━━━━━ Input

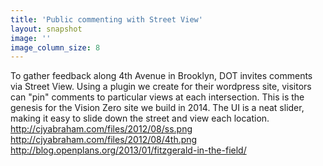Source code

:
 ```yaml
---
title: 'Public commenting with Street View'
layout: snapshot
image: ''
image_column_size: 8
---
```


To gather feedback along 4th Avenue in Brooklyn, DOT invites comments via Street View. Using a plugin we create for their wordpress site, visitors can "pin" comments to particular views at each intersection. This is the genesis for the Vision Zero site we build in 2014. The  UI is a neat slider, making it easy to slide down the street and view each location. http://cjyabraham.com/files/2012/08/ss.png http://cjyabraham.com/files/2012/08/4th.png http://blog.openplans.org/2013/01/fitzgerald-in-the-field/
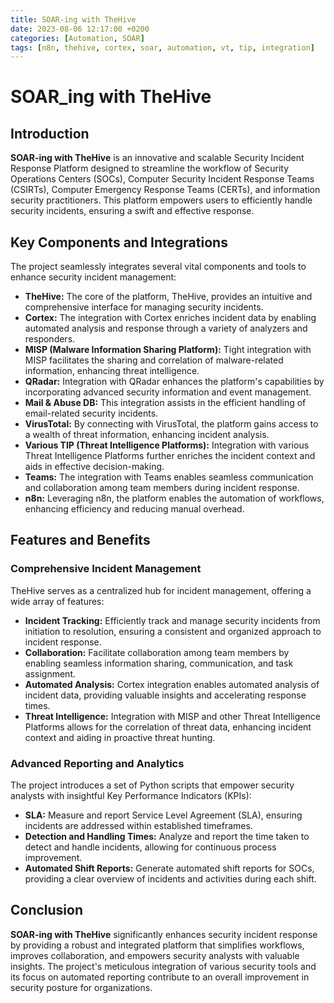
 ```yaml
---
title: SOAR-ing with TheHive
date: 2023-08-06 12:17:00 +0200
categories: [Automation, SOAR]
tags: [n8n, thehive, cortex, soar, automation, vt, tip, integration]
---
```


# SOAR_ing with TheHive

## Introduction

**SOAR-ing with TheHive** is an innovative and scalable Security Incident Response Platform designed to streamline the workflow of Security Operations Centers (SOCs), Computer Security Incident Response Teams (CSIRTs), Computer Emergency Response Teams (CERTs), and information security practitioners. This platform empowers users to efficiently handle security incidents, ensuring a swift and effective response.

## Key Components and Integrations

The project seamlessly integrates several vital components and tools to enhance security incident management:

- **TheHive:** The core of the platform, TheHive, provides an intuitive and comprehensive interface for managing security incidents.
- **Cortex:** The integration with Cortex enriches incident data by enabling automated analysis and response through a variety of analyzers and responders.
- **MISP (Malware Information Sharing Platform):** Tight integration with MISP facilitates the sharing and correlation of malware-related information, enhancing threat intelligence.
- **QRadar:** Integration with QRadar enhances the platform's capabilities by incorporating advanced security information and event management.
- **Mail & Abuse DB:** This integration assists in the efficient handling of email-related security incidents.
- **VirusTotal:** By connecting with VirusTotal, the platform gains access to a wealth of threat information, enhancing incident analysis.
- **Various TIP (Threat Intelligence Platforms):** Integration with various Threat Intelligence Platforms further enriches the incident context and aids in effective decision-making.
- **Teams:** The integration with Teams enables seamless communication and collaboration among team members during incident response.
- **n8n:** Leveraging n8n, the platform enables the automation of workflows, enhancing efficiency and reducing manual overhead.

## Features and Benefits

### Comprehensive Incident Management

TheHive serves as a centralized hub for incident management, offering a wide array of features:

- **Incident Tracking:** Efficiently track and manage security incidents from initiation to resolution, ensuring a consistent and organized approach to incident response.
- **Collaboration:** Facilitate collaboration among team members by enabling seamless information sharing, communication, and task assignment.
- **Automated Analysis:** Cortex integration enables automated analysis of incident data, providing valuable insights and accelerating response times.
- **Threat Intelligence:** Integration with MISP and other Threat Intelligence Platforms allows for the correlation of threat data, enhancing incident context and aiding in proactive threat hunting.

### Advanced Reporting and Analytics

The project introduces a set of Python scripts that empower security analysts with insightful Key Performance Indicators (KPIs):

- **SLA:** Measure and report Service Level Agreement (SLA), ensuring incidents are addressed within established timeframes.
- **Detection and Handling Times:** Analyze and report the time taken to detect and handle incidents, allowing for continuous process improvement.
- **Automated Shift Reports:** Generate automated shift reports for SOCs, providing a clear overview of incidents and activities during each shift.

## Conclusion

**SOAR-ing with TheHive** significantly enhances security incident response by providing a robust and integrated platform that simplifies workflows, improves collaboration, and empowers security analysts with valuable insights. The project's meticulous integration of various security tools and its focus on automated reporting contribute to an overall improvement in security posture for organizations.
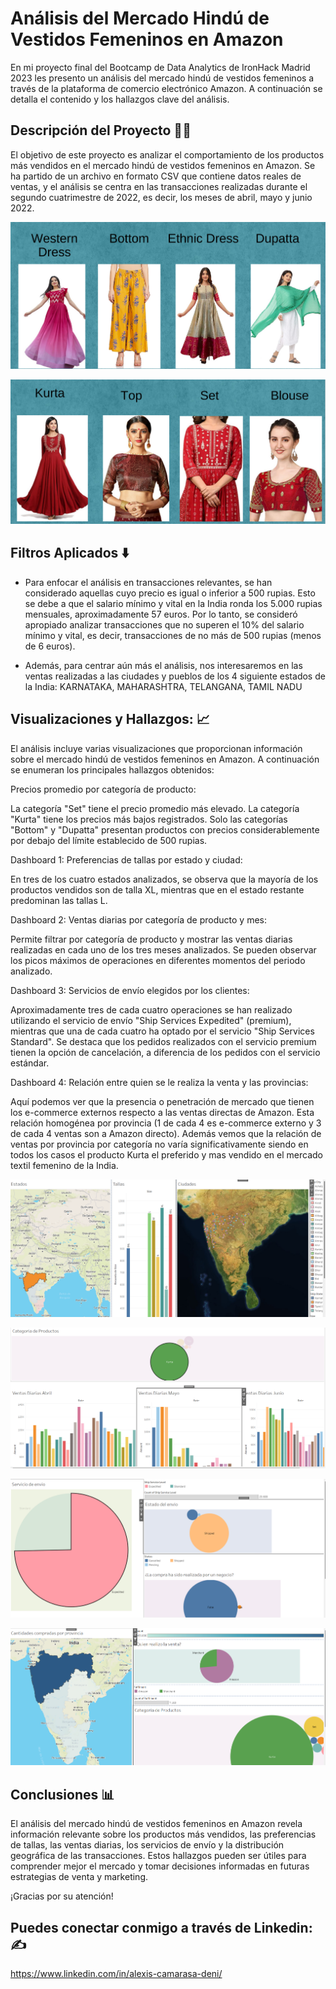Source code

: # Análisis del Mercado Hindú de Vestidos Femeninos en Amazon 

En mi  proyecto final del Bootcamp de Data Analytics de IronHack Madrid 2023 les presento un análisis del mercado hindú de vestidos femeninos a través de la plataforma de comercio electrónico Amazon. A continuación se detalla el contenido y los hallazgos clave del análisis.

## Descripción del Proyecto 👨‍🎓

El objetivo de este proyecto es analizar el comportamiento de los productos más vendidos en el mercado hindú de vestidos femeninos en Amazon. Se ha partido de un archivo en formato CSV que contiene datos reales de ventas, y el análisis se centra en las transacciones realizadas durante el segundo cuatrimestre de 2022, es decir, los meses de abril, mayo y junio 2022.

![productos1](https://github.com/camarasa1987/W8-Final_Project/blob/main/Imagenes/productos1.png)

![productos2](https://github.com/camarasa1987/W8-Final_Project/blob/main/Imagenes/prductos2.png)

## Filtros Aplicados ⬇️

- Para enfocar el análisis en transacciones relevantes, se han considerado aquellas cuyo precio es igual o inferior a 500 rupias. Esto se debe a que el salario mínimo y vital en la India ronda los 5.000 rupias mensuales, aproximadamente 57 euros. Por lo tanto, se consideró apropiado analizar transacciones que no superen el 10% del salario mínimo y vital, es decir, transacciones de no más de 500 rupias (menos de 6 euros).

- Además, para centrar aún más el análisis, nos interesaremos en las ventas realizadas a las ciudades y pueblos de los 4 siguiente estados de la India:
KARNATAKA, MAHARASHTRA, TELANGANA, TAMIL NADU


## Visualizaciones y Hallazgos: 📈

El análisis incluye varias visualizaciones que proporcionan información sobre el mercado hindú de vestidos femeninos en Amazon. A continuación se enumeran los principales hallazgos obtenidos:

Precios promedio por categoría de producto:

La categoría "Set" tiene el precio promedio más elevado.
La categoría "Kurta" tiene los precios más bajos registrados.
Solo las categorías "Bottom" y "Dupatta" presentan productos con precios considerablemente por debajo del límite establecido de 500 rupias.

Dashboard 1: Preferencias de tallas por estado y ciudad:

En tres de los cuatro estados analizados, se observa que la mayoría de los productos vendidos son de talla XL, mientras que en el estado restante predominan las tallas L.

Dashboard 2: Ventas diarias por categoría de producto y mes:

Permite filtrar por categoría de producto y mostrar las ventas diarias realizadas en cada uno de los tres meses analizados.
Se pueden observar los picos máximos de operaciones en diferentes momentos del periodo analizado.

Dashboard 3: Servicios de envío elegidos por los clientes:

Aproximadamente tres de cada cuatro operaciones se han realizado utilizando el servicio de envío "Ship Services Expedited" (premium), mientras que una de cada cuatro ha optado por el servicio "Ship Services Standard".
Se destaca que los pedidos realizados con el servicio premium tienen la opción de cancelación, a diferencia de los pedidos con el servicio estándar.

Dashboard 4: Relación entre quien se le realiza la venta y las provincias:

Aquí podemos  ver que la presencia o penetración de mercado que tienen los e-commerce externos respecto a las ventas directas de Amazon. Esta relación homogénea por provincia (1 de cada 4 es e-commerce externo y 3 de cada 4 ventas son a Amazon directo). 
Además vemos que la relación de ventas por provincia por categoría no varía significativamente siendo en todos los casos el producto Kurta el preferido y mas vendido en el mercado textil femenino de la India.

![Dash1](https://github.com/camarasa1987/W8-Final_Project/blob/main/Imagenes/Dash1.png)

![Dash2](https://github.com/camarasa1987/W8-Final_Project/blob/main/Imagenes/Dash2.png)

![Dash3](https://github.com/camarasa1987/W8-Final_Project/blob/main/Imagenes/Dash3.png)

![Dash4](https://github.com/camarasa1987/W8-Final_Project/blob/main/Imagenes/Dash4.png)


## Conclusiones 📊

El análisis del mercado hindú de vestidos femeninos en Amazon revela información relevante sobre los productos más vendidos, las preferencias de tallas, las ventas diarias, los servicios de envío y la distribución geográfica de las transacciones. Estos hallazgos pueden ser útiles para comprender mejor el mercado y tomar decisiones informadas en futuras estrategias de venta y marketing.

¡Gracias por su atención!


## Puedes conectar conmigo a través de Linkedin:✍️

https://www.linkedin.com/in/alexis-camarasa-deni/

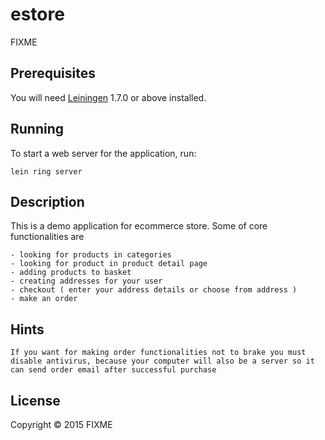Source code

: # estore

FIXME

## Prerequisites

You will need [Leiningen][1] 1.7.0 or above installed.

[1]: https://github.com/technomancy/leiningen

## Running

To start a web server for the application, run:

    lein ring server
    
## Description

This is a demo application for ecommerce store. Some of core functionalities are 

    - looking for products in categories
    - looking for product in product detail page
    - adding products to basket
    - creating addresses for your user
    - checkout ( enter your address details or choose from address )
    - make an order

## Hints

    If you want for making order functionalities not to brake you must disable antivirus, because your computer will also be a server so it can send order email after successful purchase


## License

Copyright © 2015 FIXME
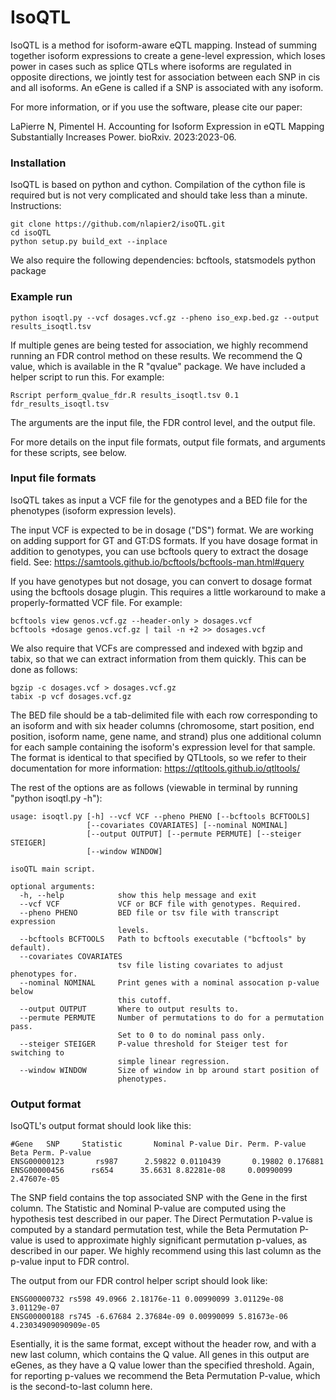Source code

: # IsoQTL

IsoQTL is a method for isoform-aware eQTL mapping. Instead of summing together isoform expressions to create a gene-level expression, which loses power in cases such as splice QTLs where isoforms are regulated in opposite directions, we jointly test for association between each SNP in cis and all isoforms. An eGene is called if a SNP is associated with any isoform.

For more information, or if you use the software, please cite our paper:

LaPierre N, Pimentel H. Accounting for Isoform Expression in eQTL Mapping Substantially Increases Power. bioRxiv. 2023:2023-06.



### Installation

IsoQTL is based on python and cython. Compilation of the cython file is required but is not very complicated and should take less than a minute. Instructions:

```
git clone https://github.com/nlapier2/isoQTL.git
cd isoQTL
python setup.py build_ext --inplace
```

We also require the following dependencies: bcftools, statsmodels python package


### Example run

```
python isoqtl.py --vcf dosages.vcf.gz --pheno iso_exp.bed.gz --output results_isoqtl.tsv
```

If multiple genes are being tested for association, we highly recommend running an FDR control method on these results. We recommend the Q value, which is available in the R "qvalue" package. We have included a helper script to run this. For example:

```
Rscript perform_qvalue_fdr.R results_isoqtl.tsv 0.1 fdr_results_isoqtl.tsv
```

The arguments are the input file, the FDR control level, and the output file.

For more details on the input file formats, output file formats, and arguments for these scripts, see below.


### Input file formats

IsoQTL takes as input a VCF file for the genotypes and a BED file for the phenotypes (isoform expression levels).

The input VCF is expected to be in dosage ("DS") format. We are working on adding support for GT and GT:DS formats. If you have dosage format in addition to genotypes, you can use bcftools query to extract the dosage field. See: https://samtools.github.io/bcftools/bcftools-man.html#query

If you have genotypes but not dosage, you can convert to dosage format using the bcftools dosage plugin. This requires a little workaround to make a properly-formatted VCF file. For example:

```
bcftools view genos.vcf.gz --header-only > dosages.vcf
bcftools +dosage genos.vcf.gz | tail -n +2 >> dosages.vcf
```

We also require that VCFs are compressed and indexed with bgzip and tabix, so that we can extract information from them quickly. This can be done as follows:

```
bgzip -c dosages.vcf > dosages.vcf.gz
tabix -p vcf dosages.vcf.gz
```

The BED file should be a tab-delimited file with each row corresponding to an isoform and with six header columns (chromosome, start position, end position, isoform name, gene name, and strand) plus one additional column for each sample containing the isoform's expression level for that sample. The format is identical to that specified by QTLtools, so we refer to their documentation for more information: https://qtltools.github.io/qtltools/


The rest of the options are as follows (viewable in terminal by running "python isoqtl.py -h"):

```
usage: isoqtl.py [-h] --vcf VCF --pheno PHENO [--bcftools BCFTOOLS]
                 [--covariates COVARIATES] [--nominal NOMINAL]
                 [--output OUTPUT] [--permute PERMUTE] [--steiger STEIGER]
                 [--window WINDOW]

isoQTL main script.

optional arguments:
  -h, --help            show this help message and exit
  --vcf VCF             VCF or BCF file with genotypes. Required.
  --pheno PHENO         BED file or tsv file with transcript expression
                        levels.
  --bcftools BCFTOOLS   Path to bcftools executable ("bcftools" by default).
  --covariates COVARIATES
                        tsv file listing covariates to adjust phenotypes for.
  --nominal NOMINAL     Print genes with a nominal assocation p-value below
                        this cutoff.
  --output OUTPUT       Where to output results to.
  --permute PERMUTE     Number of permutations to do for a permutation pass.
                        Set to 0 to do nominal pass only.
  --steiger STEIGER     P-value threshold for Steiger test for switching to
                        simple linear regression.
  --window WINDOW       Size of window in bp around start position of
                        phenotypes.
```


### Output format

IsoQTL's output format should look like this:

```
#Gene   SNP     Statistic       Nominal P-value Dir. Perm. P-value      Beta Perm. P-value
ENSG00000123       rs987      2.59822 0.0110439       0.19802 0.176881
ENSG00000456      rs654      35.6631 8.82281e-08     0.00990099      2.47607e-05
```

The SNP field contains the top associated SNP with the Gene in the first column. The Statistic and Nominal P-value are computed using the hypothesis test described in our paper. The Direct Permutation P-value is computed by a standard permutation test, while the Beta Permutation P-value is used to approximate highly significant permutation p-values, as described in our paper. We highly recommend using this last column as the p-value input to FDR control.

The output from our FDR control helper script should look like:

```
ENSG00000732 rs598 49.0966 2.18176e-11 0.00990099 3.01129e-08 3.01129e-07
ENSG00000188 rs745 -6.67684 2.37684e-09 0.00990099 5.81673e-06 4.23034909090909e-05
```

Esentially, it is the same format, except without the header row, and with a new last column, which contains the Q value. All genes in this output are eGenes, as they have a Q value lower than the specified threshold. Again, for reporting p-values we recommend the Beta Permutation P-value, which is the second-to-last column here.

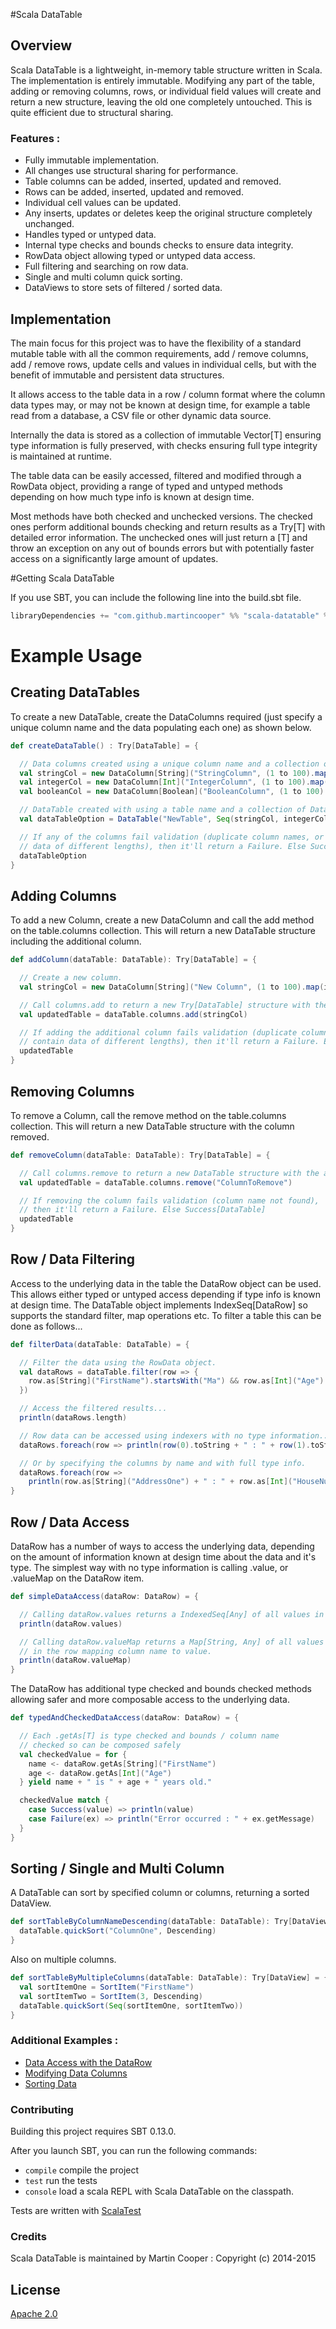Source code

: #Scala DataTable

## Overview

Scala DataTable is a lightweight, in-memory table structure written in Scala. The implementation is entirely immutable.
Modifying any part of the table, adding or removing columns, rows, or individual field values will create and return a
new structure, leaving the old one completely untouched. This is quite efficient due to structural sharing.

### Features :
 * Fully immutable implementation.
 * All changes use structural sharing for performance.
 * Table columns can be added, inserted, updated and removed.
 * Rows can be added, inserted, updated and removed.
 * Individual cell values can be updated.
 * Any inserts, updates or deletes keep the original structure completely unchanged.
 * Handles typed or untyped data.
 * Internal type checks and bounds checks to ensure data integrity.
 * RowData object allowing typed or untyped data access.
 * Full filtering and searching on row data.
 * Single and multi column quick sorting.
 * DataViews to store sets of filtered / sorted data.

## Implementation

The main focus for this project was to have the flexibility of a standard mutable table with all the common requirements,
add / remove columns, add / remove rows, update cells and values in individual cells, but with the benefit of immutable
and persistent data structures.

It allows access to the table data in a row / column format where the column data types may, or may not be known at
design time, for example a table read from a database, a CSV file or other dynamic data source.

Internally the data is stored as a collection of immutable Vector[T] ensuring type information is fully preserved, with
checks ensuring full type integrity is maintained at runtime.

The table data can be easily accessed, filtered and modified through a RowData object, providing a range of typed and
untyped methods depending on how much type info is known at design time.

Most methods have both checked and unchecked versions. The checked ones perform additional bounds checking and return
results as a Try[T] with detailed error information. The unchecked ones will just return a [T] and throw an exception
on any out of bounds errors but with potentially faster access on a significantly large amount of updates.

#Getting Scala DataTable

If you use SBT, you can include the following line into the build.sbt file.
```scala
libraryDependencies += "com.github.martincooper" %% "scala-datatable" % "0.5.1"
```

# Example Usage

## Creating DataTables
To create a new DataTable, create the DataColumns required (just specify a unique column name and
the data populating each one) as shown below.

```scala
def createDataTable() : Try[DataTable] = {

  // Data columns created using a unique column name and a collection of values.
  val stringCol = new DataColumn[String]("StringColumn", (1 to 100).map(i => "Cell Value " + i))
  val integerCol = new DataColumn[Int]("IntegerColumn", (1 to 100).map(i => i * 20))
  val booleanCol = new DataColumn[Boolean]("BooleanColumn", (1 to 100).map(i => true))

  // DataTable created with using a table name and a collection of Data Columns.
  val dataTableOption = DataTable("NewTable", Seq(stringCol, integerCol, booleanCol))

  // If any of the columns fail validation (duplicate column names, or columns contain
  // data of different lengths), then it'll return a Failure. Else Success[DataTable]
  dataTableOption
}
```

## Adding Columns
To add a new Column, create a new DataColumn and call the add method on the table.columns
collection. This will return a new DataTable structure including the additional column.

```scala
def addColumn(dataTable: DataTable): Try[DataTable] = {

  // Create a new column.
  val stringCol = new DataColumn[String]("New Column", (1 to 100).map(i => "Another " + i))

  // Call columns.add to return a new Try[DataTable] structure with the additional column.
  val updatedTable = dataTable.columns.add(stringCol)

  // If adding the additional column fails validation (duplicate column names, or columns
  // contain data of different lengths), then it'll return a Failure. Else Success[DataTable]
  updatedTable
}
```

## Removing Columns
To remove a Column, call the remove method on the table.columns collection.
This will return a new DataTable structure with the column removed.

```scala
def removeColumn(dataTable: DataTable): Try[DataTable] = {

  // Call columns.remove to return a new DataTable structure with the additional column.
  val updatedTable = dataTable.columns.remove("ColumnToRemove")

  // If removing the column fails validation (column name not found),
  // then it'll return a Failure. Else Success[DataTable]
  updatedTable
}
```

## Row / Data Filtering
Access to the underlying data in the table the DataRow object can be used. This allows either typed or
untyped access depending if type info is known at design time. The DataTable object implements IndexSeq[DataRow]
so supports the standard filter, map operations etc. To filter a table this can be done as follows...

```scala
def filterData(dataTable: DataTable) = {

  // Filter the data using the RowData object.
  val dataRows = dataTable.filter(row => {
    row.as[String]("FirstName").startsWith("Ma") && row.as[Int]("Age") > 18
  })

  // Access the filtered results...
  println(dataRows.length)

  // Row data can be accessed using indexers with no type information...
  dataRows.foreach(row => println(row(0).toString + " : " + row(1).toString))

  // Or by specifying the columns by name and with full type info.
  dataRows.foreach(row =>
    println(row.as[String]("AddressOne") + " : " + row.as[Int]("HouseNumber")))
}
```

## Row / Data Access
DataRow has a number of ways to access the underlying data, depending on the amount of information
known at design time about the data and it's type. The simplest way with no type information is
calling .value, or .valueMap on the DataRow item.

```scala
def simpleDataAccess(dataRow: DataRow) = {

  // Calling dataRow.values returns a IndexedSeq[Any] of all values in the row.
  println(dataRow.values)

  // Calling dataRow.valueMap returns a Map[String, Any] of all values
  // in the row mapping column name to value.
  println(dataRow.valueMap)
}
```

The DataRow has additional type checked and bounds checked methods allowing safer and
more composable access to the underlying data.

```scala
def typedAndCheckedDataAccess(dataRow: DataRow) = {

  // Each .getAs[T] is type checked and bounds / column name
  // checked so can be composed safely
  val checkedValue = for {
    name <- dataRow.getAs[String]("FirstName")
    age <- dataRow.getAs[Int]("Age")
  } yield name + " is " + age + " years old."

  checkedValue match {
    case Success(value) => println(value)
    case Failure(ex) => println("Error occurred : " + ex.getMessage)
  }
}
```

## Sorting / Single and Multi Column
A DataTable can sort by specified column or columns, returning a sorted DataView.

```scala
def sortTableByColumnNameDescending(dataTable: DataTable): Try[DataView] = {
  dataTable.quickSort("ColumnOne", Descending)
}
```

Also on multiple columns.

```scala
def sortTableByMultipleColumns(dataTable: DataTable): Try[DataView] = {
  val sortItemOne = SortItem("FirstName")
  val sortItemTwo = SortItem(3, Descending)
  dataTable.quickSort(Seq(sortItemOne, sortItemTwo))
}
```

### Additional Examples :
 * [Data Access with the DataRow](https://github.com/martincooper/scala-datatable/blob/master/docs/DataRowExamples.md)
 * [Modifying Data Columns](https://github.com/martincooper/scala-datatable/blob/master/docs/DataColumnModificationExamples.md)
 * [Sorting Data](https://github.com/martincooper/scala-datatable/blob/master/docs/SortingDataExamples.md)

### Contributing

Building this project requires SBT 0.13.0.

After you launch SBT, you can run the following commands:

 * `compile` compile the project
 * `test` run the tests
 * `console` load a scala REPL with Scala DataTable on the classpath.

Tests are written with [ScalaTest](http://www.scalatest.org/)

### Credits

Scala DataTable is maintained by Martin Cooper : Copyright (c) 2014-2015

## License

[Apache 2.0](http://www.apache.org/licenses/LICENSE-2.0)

━━━━━━━━━━

- [Prompt]
Your answer should consist only of the lines above between the line holding "columns can be added, inserted, updated and removed." and the line holding "Internally the data", inclusive, each transcribed exactly.

- [Result below]
 * Table columns can be added, inserted, updated and removed.
 * Rows can be added, inserted, updated and removed.
 * Individual cell values can be updated.
 * Any inserts, updates or deletes keep the original structure completely unchanged.
 * Handles typed or untyped data.
 * Internal type checks and bounds checks to ensure data integrity.
 * RowData object allowing typed or untyped data access.
 * Full filtering and searching on row data.
 * Single and multi column quick sorting.
 * DataViews to store sets of filtered / sorted data.

## Implementation

The main focus for this project was to have the flexibility of a standard mutable table with all the common requirements,
add / remove columns, add / remove rows, update cells and values in individual cells, but with the benefit of immutable
and persistent data structures.

It allows access to the table data in a row / column format where the column data types may, or may not be known at
design time, for example a table read from a database, a CSV file or other dynamic data source.

Internally the data is stored as a collection of immutable Vector[T] ensuring type information is fully preserved, with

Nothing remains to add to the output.